Textauszug:
↓
Jeder Staat schleppt also – in Gestalt der Versorgungsansprüche seiner Bewohner – eine Verschuldung mit, über die nirgendwo Buch geführt wird, die aber gleichwohl Wirkungen hat, indem sie die Dispositionsfreiheit der Menschen mindert. Offensichtlich muß ein Staat eine sogenannte intertemporale Budgetrestriktion einhalten: Er darf nicht bis ins Grenzenlose Lasten von der Gegenwart in die Zukunft verschieben, sondern durch diese Art verdeckter Kreditaufnahme allenfalls ein vorübergehendes demographisches Ungleichgewicht abmildern.
Bei der gegenwärtig in Deutschland praktizierten Finanzpolitik findet jedes Jahr das Äquivalent einer solchen Rentenerhöhung mit zugehöriger verdeckter Neuverschuldung statt. Nur haben die Alten keinen Anlaß, sich darüber zu freuen, denn es steigt nicht die individuelle Rente, sondern wegen des wachsenden Altenanteils nur die Rentensumme, stärker noch die Beitragslast pro Kopf.
↑
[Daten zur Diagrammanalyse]
↓
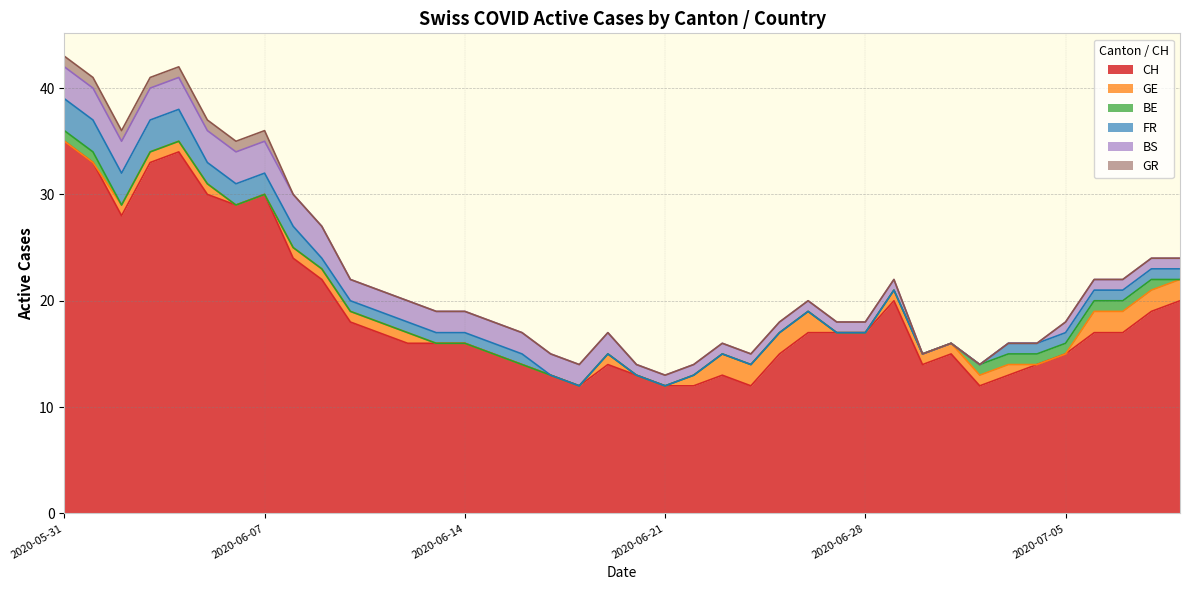

Which series has the largest total across all categories?

CH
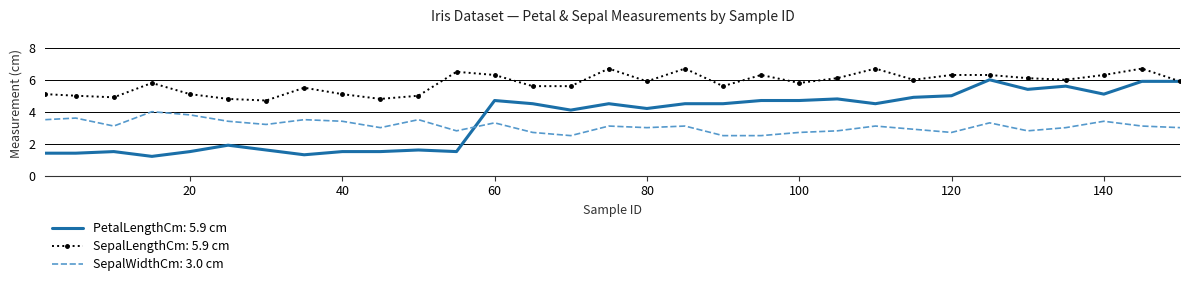

True or false: SepalWidthCm: 3.0 cm and SepalLengthCm: 5.9 cm cross at least once.

False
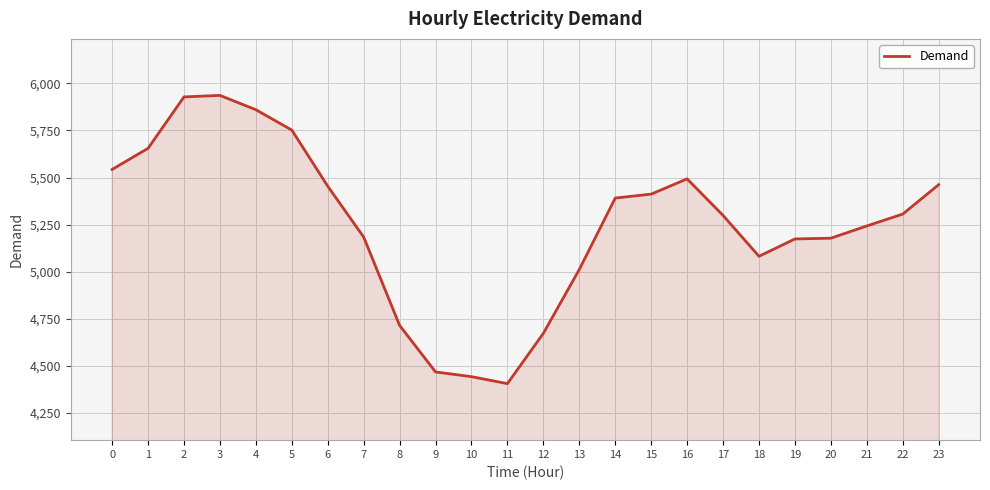

Is it true that the value at 4 is 7998?

False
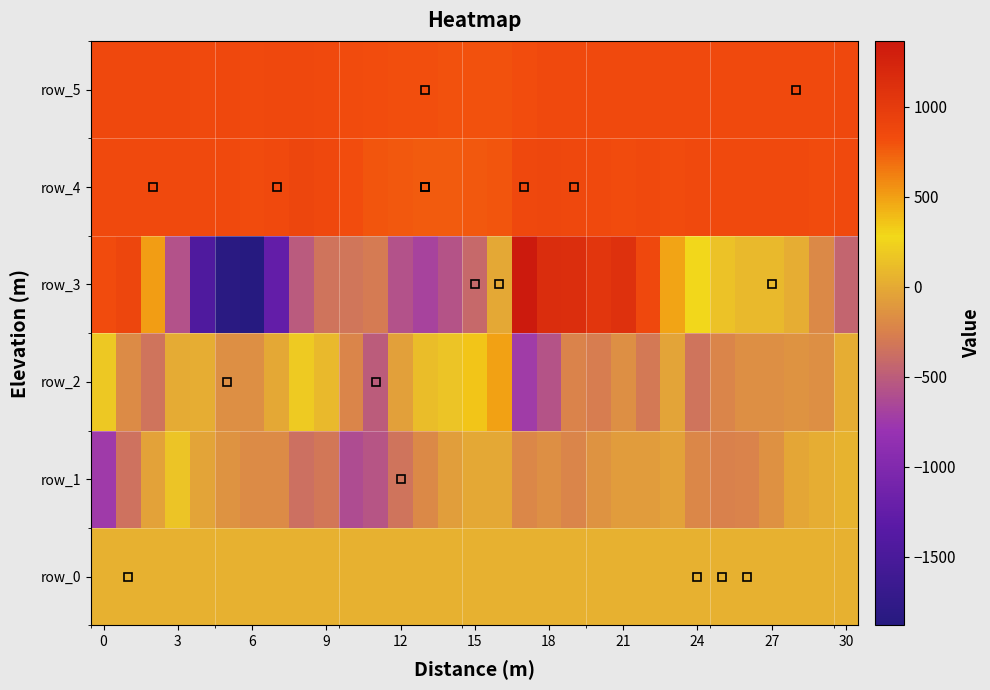

What is the sum of all row_5 values?

26173.0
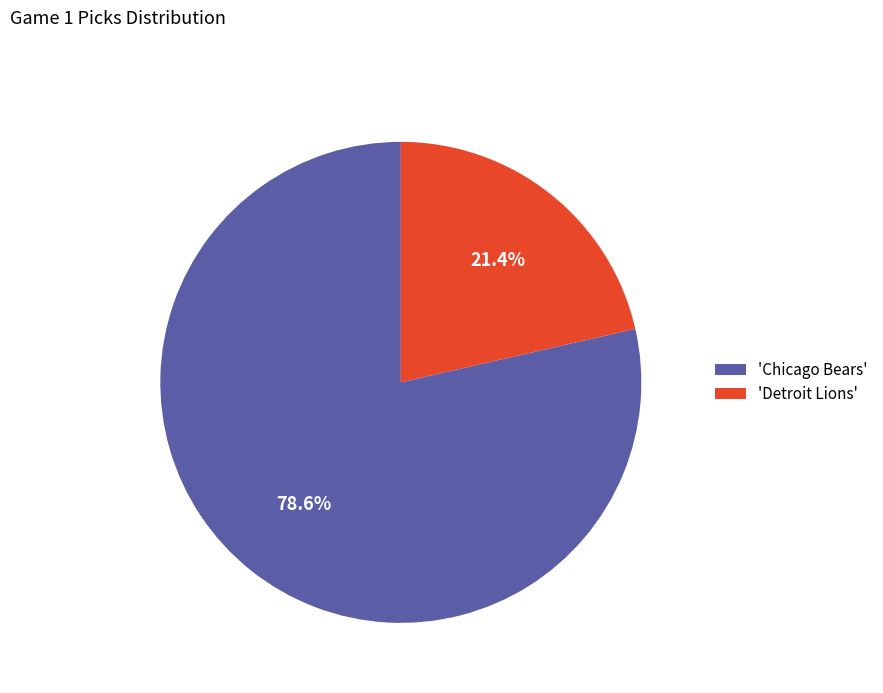

How many segments does this pie chart have?

2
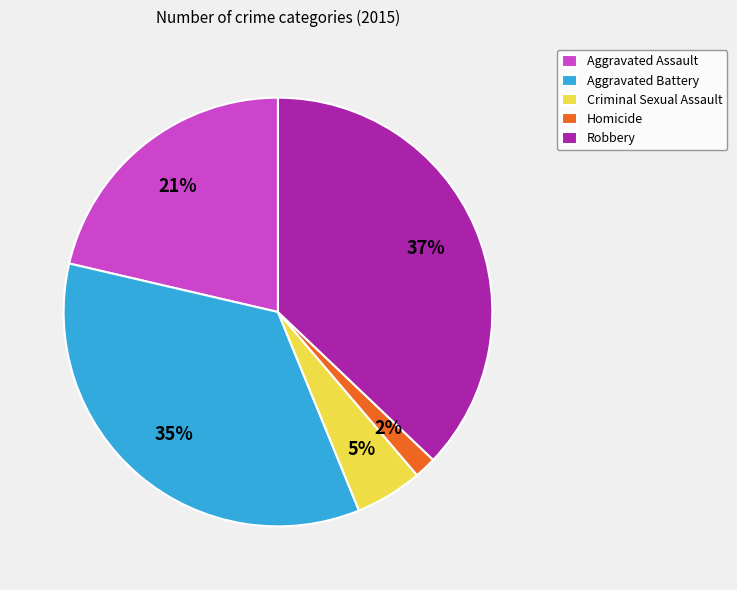

Is Homicide the majority of the pie?

No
↑
Deine Aufgaben:
(a) Welche Restriktion muss ein Staat laut dem Auszug zur Staatsverschuldung einhalten?
(b) Gib aus dem Auszug zur Staatsverschuldung den Abschnitt zwischen „Bei der gegenwärtig“ und „Beitragslast pro Kopf.“ wortgetreu wieder, beide Stellen eingeschlossen.
Die Datensätze sind eigenständiges Material, unabhängig vom Textauszug.

Ergebnisse je Aufgabe:
(a) Eine sogenannte intertemporale Budgetrestriktion.

(b)
Bei der gegenwärtig in Deutschland praktizierten Finanzpolitik findet jedes Jahr das Äquivalent einer solchen Rentenerhöhung mit zugehöriger verdeckter Neuverschuldung statt. Nur haben die Alten keinen Anlaß, sich darüber zu freuen, denn es steigt nicht die individuelle Rente, sondern wegen des wachsenden Altenanteils nur die Rentensumme, stärker noch die Beitragslast pro Kopf.